Activists from the New York Revolution’s Club gathered in celebration of the guilty verdicts in the Ahmaud Arbery trial, but say more work needs to be done.
Photo by Dean Moses
A small band of activists took to Times Square Wednesday night to celebrate the verdicts in the Georgia murder trial of Ahmaud Arbery while charging there is more work to be done.
Even hours after three men were found guilty of murdering an unarmed, empty-handed jogger, Ahmaud Arbery, a sense of relief continued to wash over them and passersby on Nov. 24. Pedestrians passing by on their street lifted their cellphones to their friends in reprieve, with one man by the name of Joseph Sanchez remarking in pure astonishment: “They got them, they got all three!”
Protest group NYC Revolution Club set up a demonstration in the heart of Times Square, under the vivid light of flashing advertisements and the bemused gaze of tourists. Although the activists celebrated what they felt was a victory, they also asserted that this trial alone can not atone for so many previous injustices.
“The horrible heinous nature of the crime only became known because the video was leaked by mistake,” Emma Kaplan said. “We have to ask ourselves, is this the best we can hope for? Is this the kind of victory we can take satisfaction in when once in a blue moon someone is held accountable?”
Chanting “Guilty, Guilty, the whole system is guilty,” the message was clear. While some take solace in justice served, others remain skeptical if verdicts like these will bring meaningful chance.
Political leaders also weighed in. Taking to social media, Congressmember Alexandria Ocasio-Cortez sought to remind the country that “these verdicts are often the exception, not the norm.”
Public Advocate Jumaane Williams also released a statement reflecting on Arbery’s murder, gun violence, and growing up as a Black man in the United States.

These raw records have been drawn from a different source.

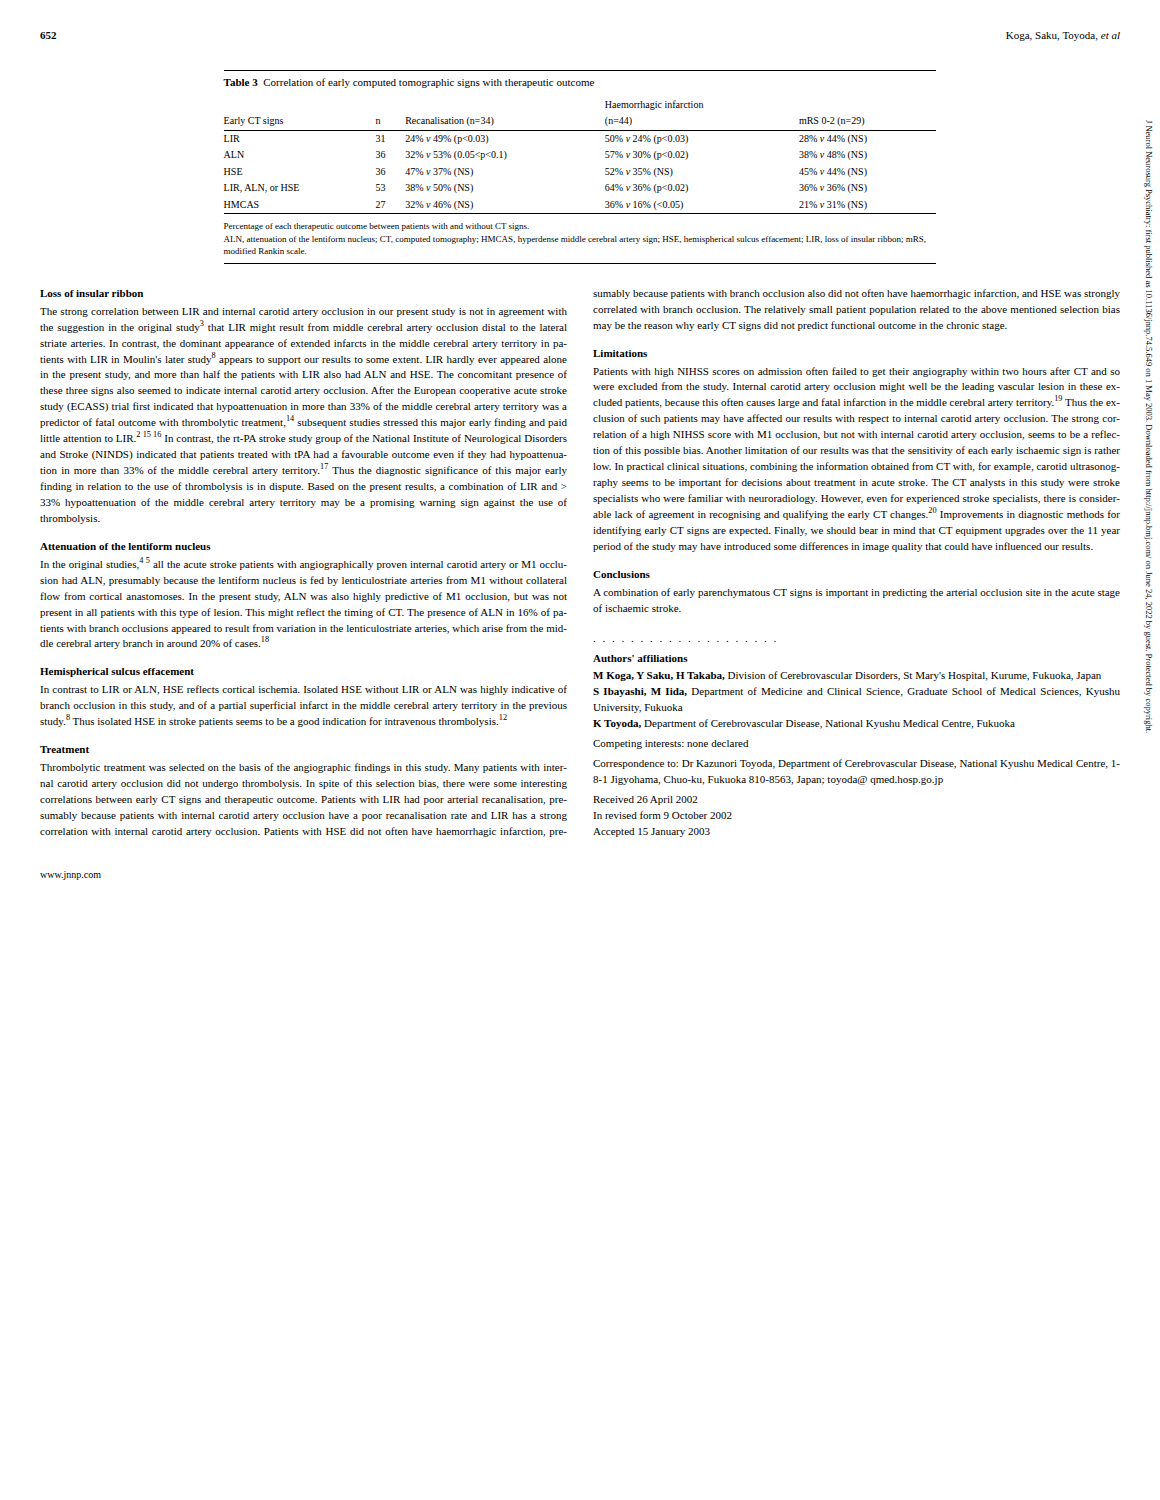652 Koga, Saku, Toyoda, et al
J Neurol Neurosurg Psychiatry: first published as 10.1136/jnnp.74.5.649 on 1 May 2003. Downloaded from http://jnnp.bmj.com/ on June 24, 2022 by guest. Protected by copyright.
Table 3 Correlation of early computed tomographic signs with therapeutic outcome
| | | | Haemorrhagic infarction | |
| --- | --- | --- | --- | --- |
| Early CT signs | n | Recanalisation (n=34) | (n=44) | mRS 0-2 (n=29) |
| LIR | 31 | 24% v 49% (p<0.03) | 50% v 24% (p<0.03) | 28% v 44% (NS) |
| ALN | 36 | 32% v 53% (0.05<p<0.1) | 57% v 30% (p<0.02) | 38% v 48% (NS) |
| HSE | 36 | 47% v 37% (NS) | 52% v 35% (NS) | 45% v 44% (NS) |
| LIR, ALN, or HSE | 53 | 38% v 50% (NS) | 64% v 36% (p<0.02) | 36% v 36% (NS) |
| HMCAS | 27 | 32% v 46% (NS) | 36% v 16% (<0.05) | 21% v 31% (NS) |
Percentage of each therapeutic outcome between patients with and without CT signs.
ALN, attenuation of the lentiform nucleus; CT, computed tomography; HMCAS, hyperdense middle cerebral artery sign; HSE, hemispherical sulcus effacement; LIR, loss of insular ribbon; mRS, modified Rankin scale.
Loss of insular ribbon
The strong correlation between LIR and internal carotid artery occlusion in our present study is not in agreement with the suggestion in the original study3 that LIR might result from middle cerebral artery occlusion distal to the lateral striate arteries. In contrast, the dominant appearance of extended infarcts in the middle cerebral artery territory in patients with LIR in Moulin's later study8 appears to support our results to some extent. LIR hardly ever appeared alone in the present study, and more than half the patients with LIR also had ALN and HSE. The concomitant presence of these three signs also seemed to indicate internal carotid artery occlusion. After the European cooperative acute stroke study (ECASS) trial first indicated that hypoattenuation in more than 33% of the middle cerebral artery territory was a predictor of fatal outcome with thrombolytic treatment,14 subsequent studies stressed this major early finding and paid little attention to LIR.2 15 16 In contrast, the rt-PA stroke study group of the National Institute of Neurological Disorders and Stroke (NINDS) indicated that patients treated with tPA had a favourable outcome even if they had hypoattenuation in more than 33% of the middle cerebral artery territory.17 Thus the diagnostic significance of this major early finding in relation to the use of thrombolysis is in dispute. Based on the present results, a combination of LIR and > 33% hypoattenuation of the middle cerebral artery territory may be a promising warning sign against the use of thrombolysis.
Attenuation of the lentiform nucleus
In the original studies,4 5 all the acute stroke patients with angiographically proven internal carotid artery or M1 occlusion had ALN, presumably because the lentiform nucleus is fed by lenticulostriate arteries from M1 without collateral flow from cortical anastomoses. In the present study, ALN was also highly predictive of M1 occlusion, but was not present in all patients with this type of lesion. This might reflect the timing of CT. The presence of ALN in 16% of patients with branch occlusions appeared to result from variation in the lenticulostriate arteries, which arise from the middle cerebral artery branch in around 20% of cases.18
Hemispherical sulcus effacement
In contrast to LIR or ALN, HSE reflects cortical ischemia. Isolated HSE without LIR or ALN was highly indicative of branch occlusion in this study, and of a partial superficial infarct in the middle cerebral artery territory in the previous study.8 Thus isolated HSE in stroke patients seems to be a good indication for intravenous thrombolysis.12
Treatment
Thrombolytic treatment was selected on the basis of the angiographic findings in this study. Many patients with internal carotid artery occlusion did not undergo thrombolysis. In spite of this selection bias, there were some interesting correlations between early CT signs and therapeutic outcome. Patients with LIR had poor arterial recanalisation, presumably because patients with internal carotid artery occlusion have a poor recanalisation rate and LIR has a strong correlation with internal carotid artery occlusion. Patients with HSE did not often have haemorrhagic infarction, presumably because patients with branch occlusion also did not often have haemorrhagic infarction, and HSE was strongly correlated with branch occlusion. The relatively small patient population related to the above mentioned selection bias may be the reason why early CT signs did not predict functional outcome in the chronic stage.
Limitations
Patients with high NIHSS scores on admission often failed to get their angiography within two hours after CT and so were excluded from the study. Internal carotid artery occlusion might well be the leading vascular lesion in these excluded patients, because this often causes large and fatal infarction in the middle cerebral artery territory.19 Thus the exclusion of such patients may have affected our results with respect to internal carotid artery occlusion. The strong correlation of a high NIHSS score with M1 occlusion, but not with internal carotid artery occlusion, seems to be a reflection of this possible bias. Another limitation of our results was that the sensitivity of each early ischaemic sign is rather low. In practical clinical situations, combining the information obtained from CT with, for example, carotid ultrasonography seems to be important for decisions about treatment in acute stroke. The CT analysts in this study were stroke specialists who were familiar with neuroradiology. However, even for experienced stroke specialists, there is considerable lack of agreement in recognising and qualifying the early CT changes.20 Improvements in diagnostic methods for identifying early CT signs are expected. Finally, we should bear in mind that CT equipment upgrades over the 11 year period of the study may have introduced some differences in image quality that could have influenced our results.
Conclusions
A combination of early parenchymatous CT signs is important in predicting the arterial occlusion site in the acute stage of ischaemic stroke.
. . . . . . . . . . . . . . . . . . . .
Authors' affiliations
M Koga, Y Saku, H Takaba, Division of Cerebrovascular Disorders, St Mary's Hospital, Kurume, Fukuoka, Japan
S Ibayashi, M Iida, Department of Medicine and Clinical Science, Graduate School of Medical Sciences, Kyushu University, Fukuoka
K Toyoda, Department of Cerebrovascular Disease, National Kyushu Medical Centre, Fukuoka
Competing interests: none declared
Correspondence to: Dr Kazunori Toyoda, Department of Cerebrovascular Disease, National Kyushu Medical Centre, 1-8-1 Jigyohama, Chuo-ku, Fukuoka 810-8563, Japan; toyoda@ qmed.hosp.go.jp
Received 26 April 2002
In revised form 9 October 2002
Accepted 15 January 2003
www.jnnp.com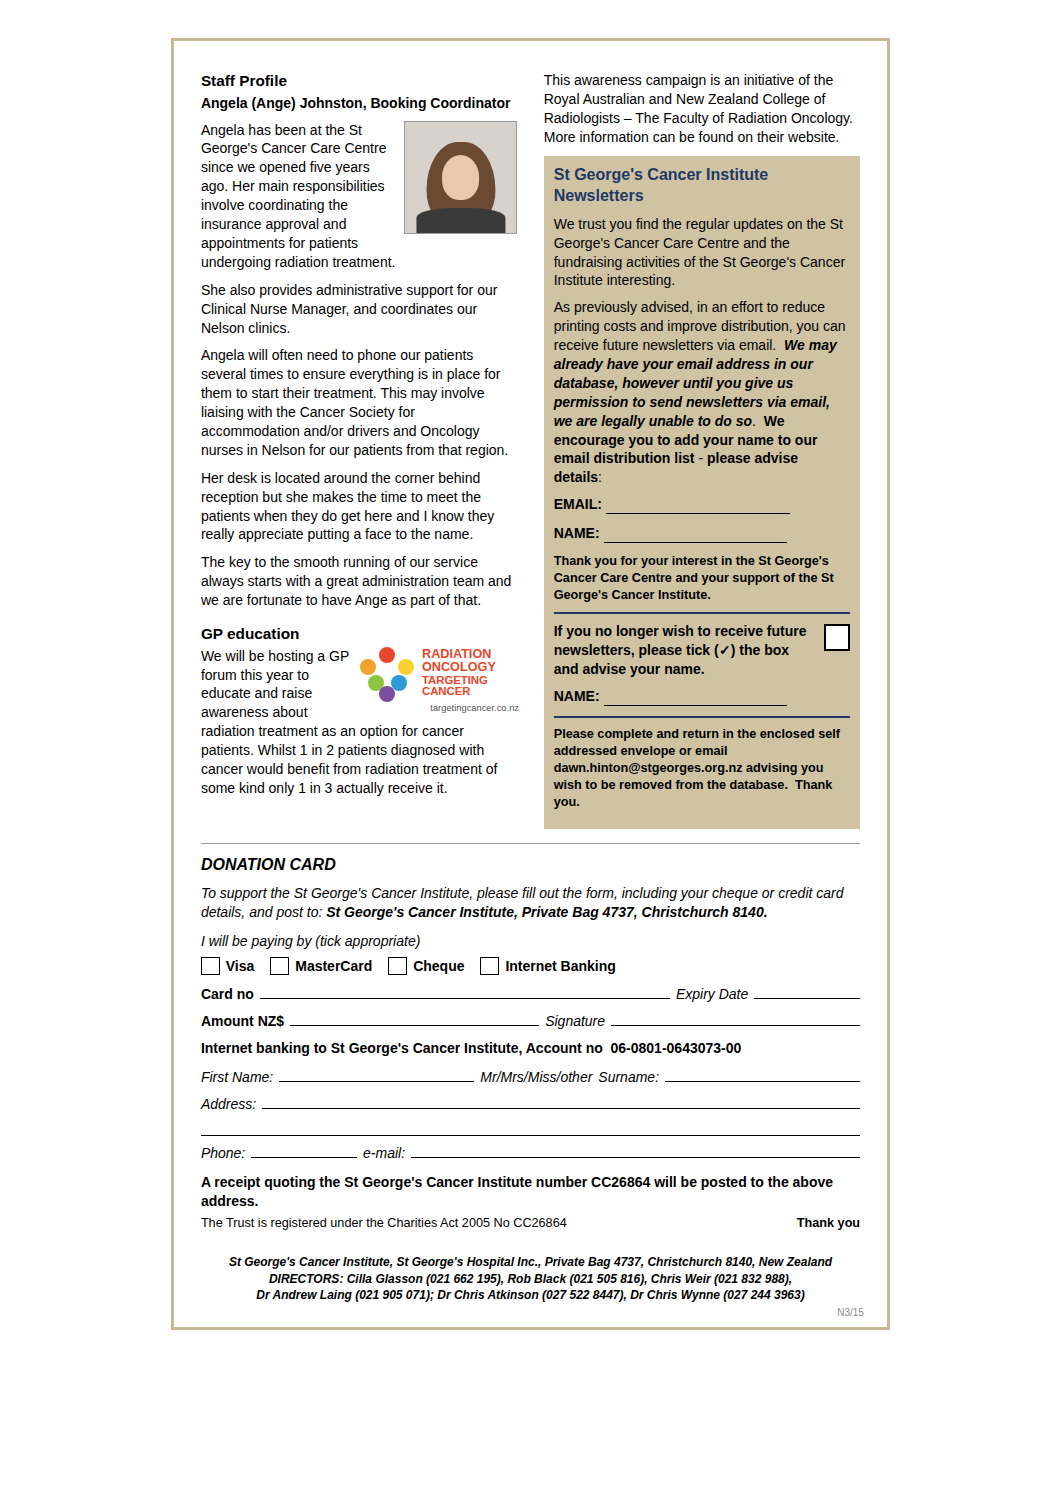Staff Profile
Angela (Ange) Johnston, Booking Coordinator
Angela has been at the St George's Cancer Care Centre since we opened five years ago. Her main responsibilities involve coordinating the insurance approval and appointments for patients undergoing radiation treatment.
She also provides administrative support for our Clinical Nurse Manager, and coordinates our Nelson clinics.
Angela will often need to phone our patients several times to ensure everything is in place for them to start their treatment. This may involve liaising with the Cancer Society for accommodation and/or drivers and Oncology nurses in Nelson for our patients from that region.
Her desk is located around the corner behind reception but she makes the time to meet the patients when they do get here and I know they really appreciate putting a face to the name.
The key to the smooth running of our service always starts with a great administration team and we are fortunate to have Ange as part of that.
GP education
RADIATION
ONCOLOGY
TARGETING CANCER
targetingcancer.co.nz
We will be hosting a GP forum this year to educate and raise awareness about radiation treatment as an option for cancer patients. Whilst 1 in 2 patients diagnosed with cancer would benefit from radiation treatment of some kind only 1 in 3 actually receive it.
This awareness campaign is an initiative of the Royal Australian and New Zealand College of Radiologists – The Faculty of Radiation Oncology. More information can be found on their website.
St George's Cancer Institute Newsletters
We trust you find the regular updates on the St George's Cancer Care Centre and the fundraising activities of the St George's Cancer Institute interesting.
As previously advised, in an effort to reduce printing costs and improve distribution, you can receive future newsletters via email. We may already have your email address in our database, however until you give us permission to send newsletters via email, we are legally unable to do so. We encourage you to add your name to our email distribution list - please advise details:
EMAIL:
NAME:
Thank you for your interest in the St George's Cancer Care Centre and your support of the St George's Cancer Institute.
If you no longer wish to receive future newsletters, please tick (✓) the box and advise your name.
NAME:
Please complete and return in the enclosed self addressed envelope or email dawn.hinton@stgeorges.org.nz advising you wish to be removed from the database. Thank you.
DONATION CARD
To support the St George's Cancer Institute, please fill out the form, including your cheque or credit card details, and post to: St George's Cancer Institute, Private Bag 4737, Christchurch 8140.
I will be paying by (tick appropriate)
Visa MasterCard Cheque Internet Banking
Card no Expiry Date
Amount NZ$ Signature
Internet banking to St George's Cancer Institute, Account no 06-0801-0643073-00
First Name: Mr/Mrs/Miss/other Surname:
Address:
Phone: e-mail:
A receipt quoting the St George's Cancer Institute number CC26864 will be posted to the above address.
The Trust is registered under the Charities Act 2005 No CC26864 Thank you
St George's Cancer Institute, St George's Hospital Inc., Private Bag 4737, Christchurch 8140, New Zealand
DIRECTORS: Cilla Glasson (021 662 195), Rob Black (021 505 816), Chris Weir (021 832 988),
Dr Andrew Laing (021 905 071); Dr Chris Atkinson (027 522 8447), Dr Chris Wynne (027 244 3963)
N3/15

“Being a Black man in America is also reflected in the absurd dread of waiting for this verdict and being in doubt of its outcome even in the face of overwhelming evidence, hoping for justice but not expecting it. Because we’ve been here before, so many times, and seen justice denied – seen our humanity denied. We must continue the work of uprooting old systems until the expectation is not justice denied but justice delivered, until we can truly be okay,” Williams said in a statement.